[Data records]
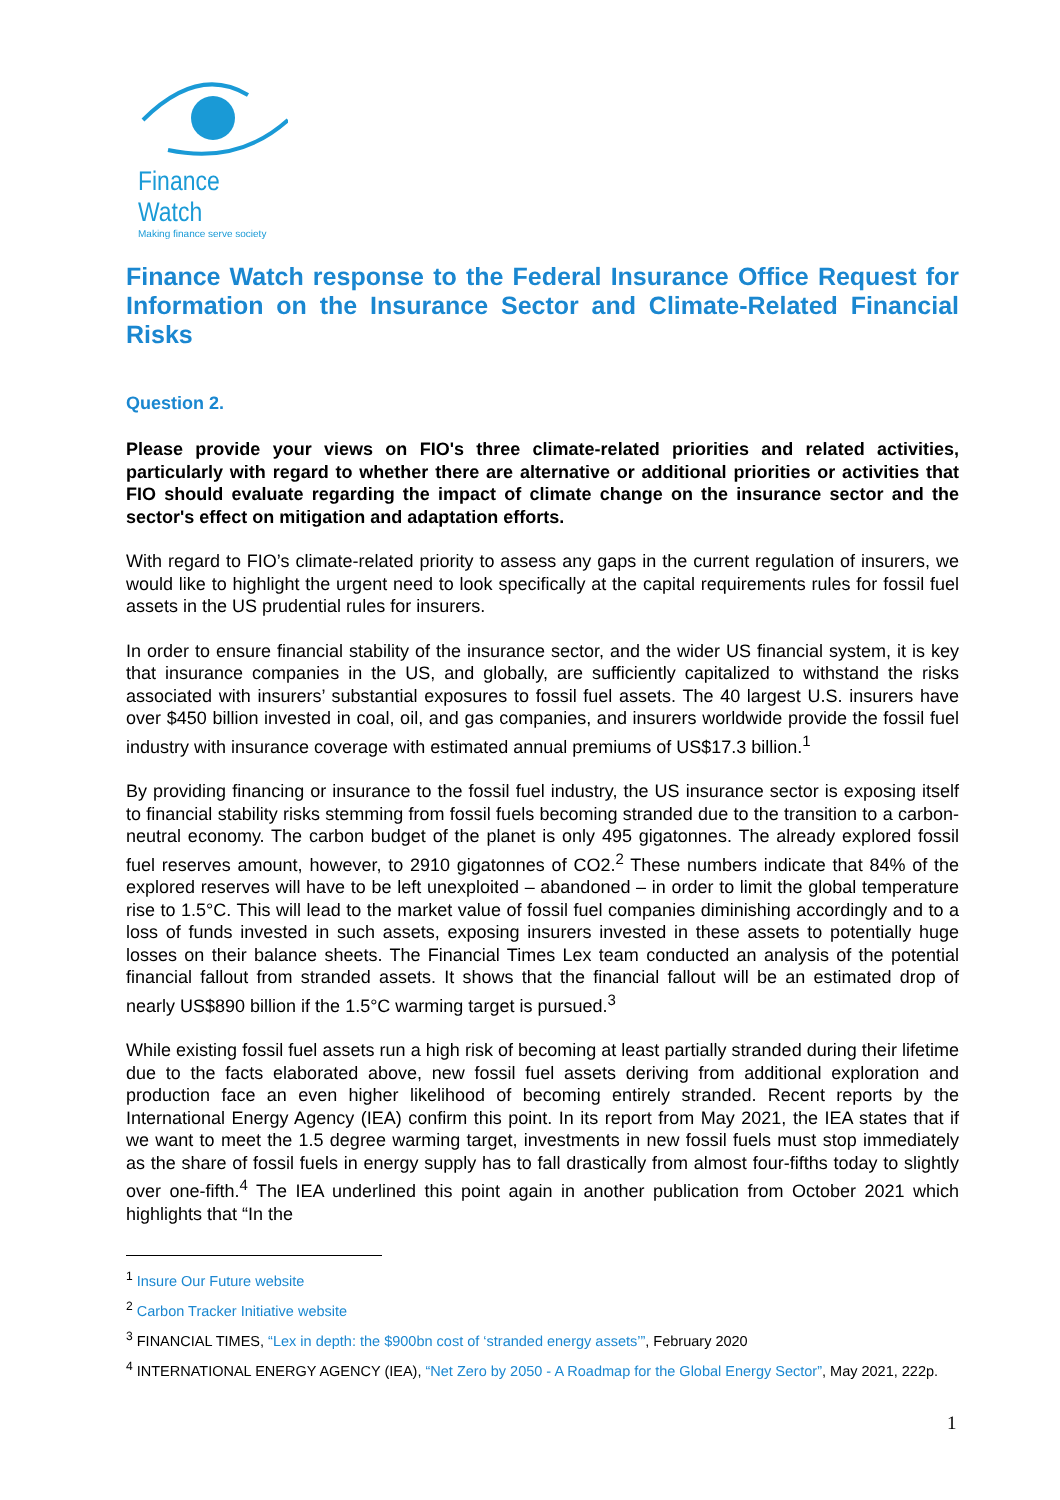Finance Watch
Making finance serve society
Finance Watch response to the Federal Insurance Office Request for Information on the Insurance Sector and Climate-Related Financial Risks
Question 2.
Please provide your views on FIO's three climate-related priorities and related activities, particularly with regard to whether there are alternative or additional priorities or activities that FIO should evaluate regarding the impact of climate change on the insurance sector and the sector's effect on mitigation and adaptation efforts.
With regard to FIO’s climate-related priority to assess any gaps in the current regulation of insurers, we would like to highlight the urgent need to look specifically at the capital requirements rules for fossil fuel assets in the US prudential rules for insurers.
In order to ensure financial stability of the insurance sector, and the wider US financial system, it is key that insurance companies in the US, and globally, are sufficiently capitalized to withstand the risks associated with insurers’ substantial exposures to fossil fuel assets. The 40 largest U.S. insurers have over $450 billion invested in coal, oil, and gas companies, and insurers worldwide provide the fossil fuel industry with insurance coverage with estimated annual premiums of US$17.3 billion.<sup>1</sup>
By providing financing or insurance to the fossil fuel industry, the US insurance sector is exposing itself to financial stability risks stemming from fossil fuels becoming stranded due to the transition to a carbon-neutral economy. The carbon budget of the planet is only 495 gigatonnes. The already explored fossil fuel reserves amount, however, to 2910 gigatonnes of CO2.<sup>2</sup> These numbers indicate that 84% of the explored reserves will have to be left unexploited – abandoned – in order to limit the global temperature rise to 1.5°C. This will lead to the market value of fossil fuel companies diminishing accordingly and to a loss of funds invested in such assets, exposing insurers invested in these assets to potentially huge losses on their balance sheets. The Financial Times Lex team conducted an analysis of the potential financial fallout from stranded assets. It shows that the financial fallout will be an estimated drop of nearly US$890 billion if the 1.5°C warming target is pursued.<sup>3</sup>
While existing fossil fuel assets run a high risk of becoming at least partially stranded during their lifetime due to the facts elaborated above, new fossil fuel assets deriving from additional exploration and production face an even higher likelihood of becoming entirely stranded. Recent reports by the International Energy Agency (IEA) confirm this point. In its report from May 2021, the IEA states that if we want to meet the 1.5 degree warming target, investments in new fossil fuels must stop immediately as the share of fossil fuels in energy supply has to fall drastically from almost four-fifths today to slightly over one-fifth.<sup>4</sup> The IEA underlined this point again in another publication from October 2021 which highlights that “In the
<sup>1</sup> Insure Our Future website
<sup>2</sup> Carbon Tracker Initiative website
<sup>3</sup> FINANCIAL TIMES, “Lex in depth: the $900bn cost of ‘stranded energy assets’”, February 2020
<sup>4</sup> INTERNATIONAL ENERGY AGENCY (IEA), “Net Zero by 2050 - A Roadmap for the Global Energy Sector”, May 2021, 222p.
1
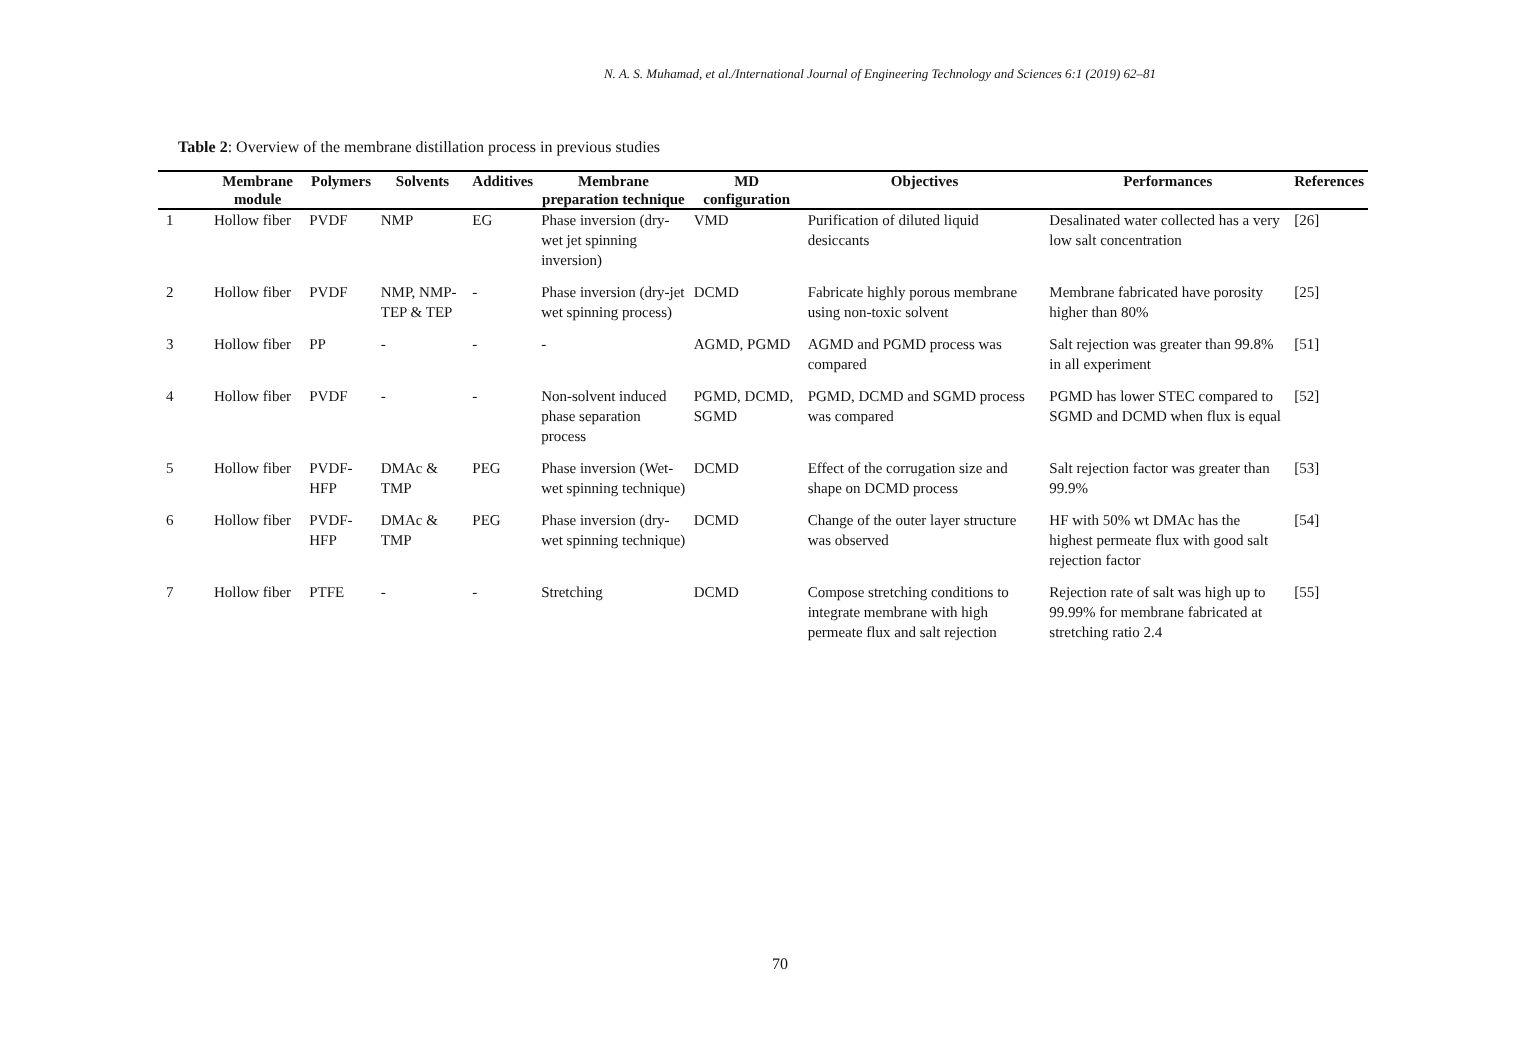N. A. S. Muhamad, et al./International Journal of Engineering Technology and Sciences 6:1 (2019) 62–81
Table 2: Overview of the membrane distillation process in previous studies
| | Membrane module | Polymers | Solvents | Additives | Membrane preparation technique | MD configuration | Objectives | Performances | References |
| --- | --- | --- | --- | --- | --- | --- | --- | --- | --- |
| 1 | Hollow fiber | PVDF | NMP | EG | Phase inversion (dry-wet jet spinning inversion) | VMD | Purification of diluted liquid desiccants | Desalinated water collected has a very low salt concentration | [26] |
| 2 | Hollow fiber | PVDF | NMP, NMP-TEP & TEP | - | Phase inversion (dry-jet wet spinning process) | DCMD | Fabricate highly porous membrane using non-toxic solvent | Membrane fabricated have porosity higher than 80% | [25] |
| 3 | Hollow fiber | PP | - | - | - | AGMD, PGMD | AGMD and PGMD process was compared | Salt rejection was greater than 99.8% in all experiment | [51] |
| 4 | Hollow fiber | PVDF | - | - | Non-solvent induced phase separation process | PGMD, DCMD, SGMD | PGMD, DCMD and SGMD process was compared | PGMD has lower STEC compared to SGMD and DCMD when flux is equal | [52] |
| 5 | Hollow fiber | PVDF-HFP | DMAc & TMP | PEG | Phase inversion (Wet-wet spinning technique) | DCMD | Effect of the corrugation size and shape on DCMD process | Salt rejection factor was greater than 99.9% | [53] |
| 6 | Hollow fiber | PVDF-HFP | DMAc & TMP | PEG | Phase inversion (dry-wet spinning technique) | DCMD | Change of the outer layer structure was observed | HF with 50% wt DMAc has the highest permeate flux with good salt rejection factor | [54] |
| 7 | Hollow fiber | PTFE | - | - | Stretching | DCMD | Compose stretching conditions to integrate membrane with high permeate flux and salt rejection | Rejection rate of salt was high up to 99.99% for membrane fabricated at stretching ratio 2.4 | [55] |
70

◆ PROBLEM TO WORK ON
Every line from the one containing "99.9% | [53] |" through the final line of the data above is to be restated word for word, and nothing more.

◆ RESULT FOR THIS TASK
| 5 | Hollow fiber | PVDF-HFP | DMAc & TMP | PEG | Phase inversion (Wet-wet spinning technique) | DCMD | Effect of the corrugation size and shape on DCMD process | Salt rejection factor was greater than 99.9% | [53] |
| 6 | Hollow fiber | PVDF-HFP | DMAc & TMP | PEG | Phase inversion (dry-wet spinning technique) | DCMD | Change of the outer layer structure was observed | HF with 50% wt DMAc has the highest permeate flux with good salt rejection factor | [54] |
| 7 | Hollow fiber | PTFE | - | - | Stretching | DCMD | Compose stretching conditions to integrate membrane with high permeate flux and salt rejection | Rejection rate of salt was high up to 99.99% for membrane fabricated at stretching ratio 2.4 | [55] |
70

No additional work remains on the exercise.